The fiscal math doesn’t add up. Rs 6,000 a month to the 20% of India’s poorest families will cost between Rs 3.6 lakh crore and Rs 7.2 lakh crore a year. At worst, this amounts to 3.4% of India’s GDP, 2.5 times the total Budget of 2019-20, and will explode the fiscal deficit to 6.8% from the current 3.4%. The expenditure proposed is 2.2 times the budget of all centrally sponsored schemes and is more than the combined budgets of Gujarat, Karnataka, Madhya Pradesh and Rajasthan.

It’s unclear whether defining poverty at per-capita GDP levels is prudent, sustainable or scalable. But NYAY does assume afree ride that doesn’t exist in economics. Instead, it can only recalibrate inflation expectations, and blunt growth. The second problem is the diagnosis and prescription itself. India’s official unemployment rate has hovered between 3% and 7% since 1947, since the poor can’t afford to be unemployed. Consequently, despite not earning living wages because of low productivity, they have been designated as being ‘self-employed’ or ‘farmers’.

Poverty eradication needs moving Indians to more productive sectors. 50% of our labour force in agriculture generates only 14% of GDP, while 0.7% of our labour force in IT generates 8% of GDP. It needs movement towards more productive geographies — Karnataka’s GDP is equal to Uttar Pradesh’s with 30% of the latter’s population, Maharashtra’s GDP is equal to Pakistan’s with 50% of the neighbouring country’s population, and Britain’s GDP is equal to India with 5% of the latter’s population.

It also needs to move to more productive firms (manufacturing firms in the 10th percentile category are 24 times bigger than those in the 90th), and more productive skills (this year, the top 10% industrial training institute graduates will get better starting salaries than the bottom 10% of engineering graduates).

These four transitions are better accomplished by formalisation, urbanisation, industrialisation, financialisation, fixing government schools, exploring apprenticeships and reducing the ‘regulatory cholesterol’ that include 60,000 compliances, 3,600 filings and 5,000 changes every year for employers.

Then there’s higher aspirations. India’s labour market ‘shock-absorbers’ of informal self-employment and farming no longer work. An overwhelming number of Indians born after 1991are unwilling to accept self-exploitation and have expanded their needs and wants. Feudalism depends on sustained self-exploitation and dreads the positive long-term consequences of human agency.

People today recognise that politicians are not ‘mai-baaps’ and subsidies are not gifts. More importantly, Indians believe they derive many valuable things from work other than income — identity, purpose, social capital, self-esteem, confidence and skills.
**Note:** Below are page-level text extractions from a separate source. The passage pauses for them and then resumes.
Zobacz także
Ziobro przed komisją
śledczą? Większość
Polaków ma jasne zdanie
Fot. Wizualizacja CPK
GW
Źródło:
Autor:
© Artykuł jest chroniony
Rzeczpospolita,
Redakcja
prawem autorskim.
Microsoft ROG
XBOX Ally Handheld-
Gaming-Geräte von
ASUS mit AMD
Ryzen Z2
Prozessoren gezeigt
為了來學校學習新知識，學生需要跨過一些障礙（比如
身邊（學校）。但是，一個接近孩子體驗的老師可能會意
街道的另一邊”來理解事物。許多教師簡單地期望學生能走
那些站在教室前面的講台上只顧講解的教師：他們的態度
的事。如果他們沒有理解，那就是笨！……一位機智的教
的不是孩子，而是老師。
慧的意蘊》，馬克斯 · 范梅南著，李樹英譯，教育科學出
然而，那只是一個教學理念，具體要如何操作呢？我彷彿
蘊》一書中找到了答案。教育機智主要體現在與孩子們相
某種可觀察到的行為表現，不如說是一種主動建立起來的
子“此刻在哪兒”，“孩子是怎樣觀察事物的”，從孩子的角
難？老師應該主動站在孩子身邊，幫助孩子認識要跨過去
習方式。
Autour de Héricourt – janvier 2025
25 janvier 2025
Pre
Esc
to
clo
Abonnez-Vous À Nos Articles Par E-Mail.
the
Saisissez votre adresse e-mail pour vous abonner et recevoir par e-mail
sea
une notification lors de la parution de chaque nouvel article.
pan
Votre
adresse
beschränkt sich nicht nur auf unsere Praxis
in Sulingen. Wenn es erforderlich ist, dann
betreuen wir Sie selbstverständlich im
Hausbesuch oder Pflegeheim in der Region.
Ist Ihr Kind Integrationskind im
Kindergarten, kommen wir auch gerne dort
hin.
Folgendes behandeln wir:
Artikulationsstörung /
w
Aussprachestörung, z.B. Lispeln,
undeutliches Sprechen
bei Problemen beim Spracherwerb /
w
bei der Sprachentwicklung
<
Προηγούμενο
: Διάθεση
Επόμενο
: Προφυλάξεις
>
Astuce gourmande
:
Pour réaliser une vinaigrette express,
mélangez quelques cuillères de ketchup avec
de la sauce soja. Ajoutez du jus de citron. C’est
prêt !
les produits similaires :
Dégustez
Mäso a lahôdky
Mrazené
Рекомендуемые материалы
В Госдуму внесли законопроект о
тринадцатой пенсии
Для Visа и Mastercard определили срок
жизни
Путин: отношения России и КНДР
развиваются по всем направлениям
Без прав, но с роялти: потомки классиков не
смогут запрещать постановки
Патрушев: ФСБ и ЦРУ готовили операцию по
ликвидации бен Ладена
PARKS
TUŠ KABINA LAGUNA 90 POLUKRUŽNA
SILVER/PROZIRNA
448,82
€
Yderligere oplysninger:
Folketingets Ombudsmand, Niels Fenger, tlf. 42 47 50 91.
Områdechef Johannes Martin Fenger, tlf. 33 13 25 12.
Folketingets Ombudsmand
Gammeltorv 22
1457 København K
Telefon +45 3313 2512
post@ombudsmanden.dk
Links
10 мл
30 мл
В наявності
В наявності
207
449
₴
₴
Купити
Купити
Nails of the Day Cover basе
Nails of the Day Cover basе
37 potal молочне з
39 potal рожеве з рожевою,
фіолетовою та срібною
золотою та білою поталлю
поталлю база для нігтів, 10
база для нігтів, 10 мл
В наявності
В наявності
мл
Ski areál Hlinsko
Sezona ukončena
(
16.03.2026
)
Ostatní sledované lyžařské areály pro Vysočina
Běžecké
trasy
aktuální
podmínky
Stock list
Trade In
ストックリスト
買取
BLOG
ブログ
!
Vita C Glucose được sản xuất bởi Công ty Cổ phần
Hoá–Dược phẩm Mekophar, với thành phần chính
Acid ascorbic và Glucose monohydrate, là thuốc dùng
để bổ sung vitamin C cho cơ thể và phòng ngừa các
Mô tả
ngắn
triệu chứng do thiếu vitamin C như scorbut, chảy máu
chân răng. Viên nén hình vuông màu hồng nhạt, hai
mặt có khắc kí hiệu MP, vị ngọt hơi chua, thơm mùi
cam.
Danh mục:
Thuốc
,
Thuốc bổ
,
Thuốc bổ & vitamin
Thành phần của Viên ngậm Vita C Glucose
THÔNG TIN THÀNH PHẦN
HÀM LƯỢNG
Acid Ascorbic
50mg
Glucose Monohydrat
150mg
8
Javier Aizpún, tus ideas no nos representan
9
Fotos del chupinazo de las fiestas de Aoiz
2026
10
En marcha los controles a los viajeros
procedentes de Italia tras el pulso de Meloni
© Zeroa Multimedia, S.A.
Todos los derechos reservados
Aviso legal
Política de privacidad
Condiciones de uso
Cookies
In 1934, entrepreneur and future West Bengal finance minister Nalini Ranjan Sarkar, who was instrumental in setting up the Indian Institutes of Technology (IITs), had stated, “The great need of the moment is a policy of action that will facilitate the evolution towards a healthy and stable economic system. I feel there is a limit to the sufferings that will be borne by a traditionally patient people.” He was both wrong and right.

Wrong because Indians remained patient with poverty for far too long. But Sarkar was right because a healthy and stable economic system rewards human agency, needs macroeconomic stability and recognises that there is something fundamentally feudal in suggesting income without work. Putting India’s poverty in the dustbin of history needs productive work for — and from — every adult citizen. Not the patronising feudalism of income without work that Congress has proposed as an election sop.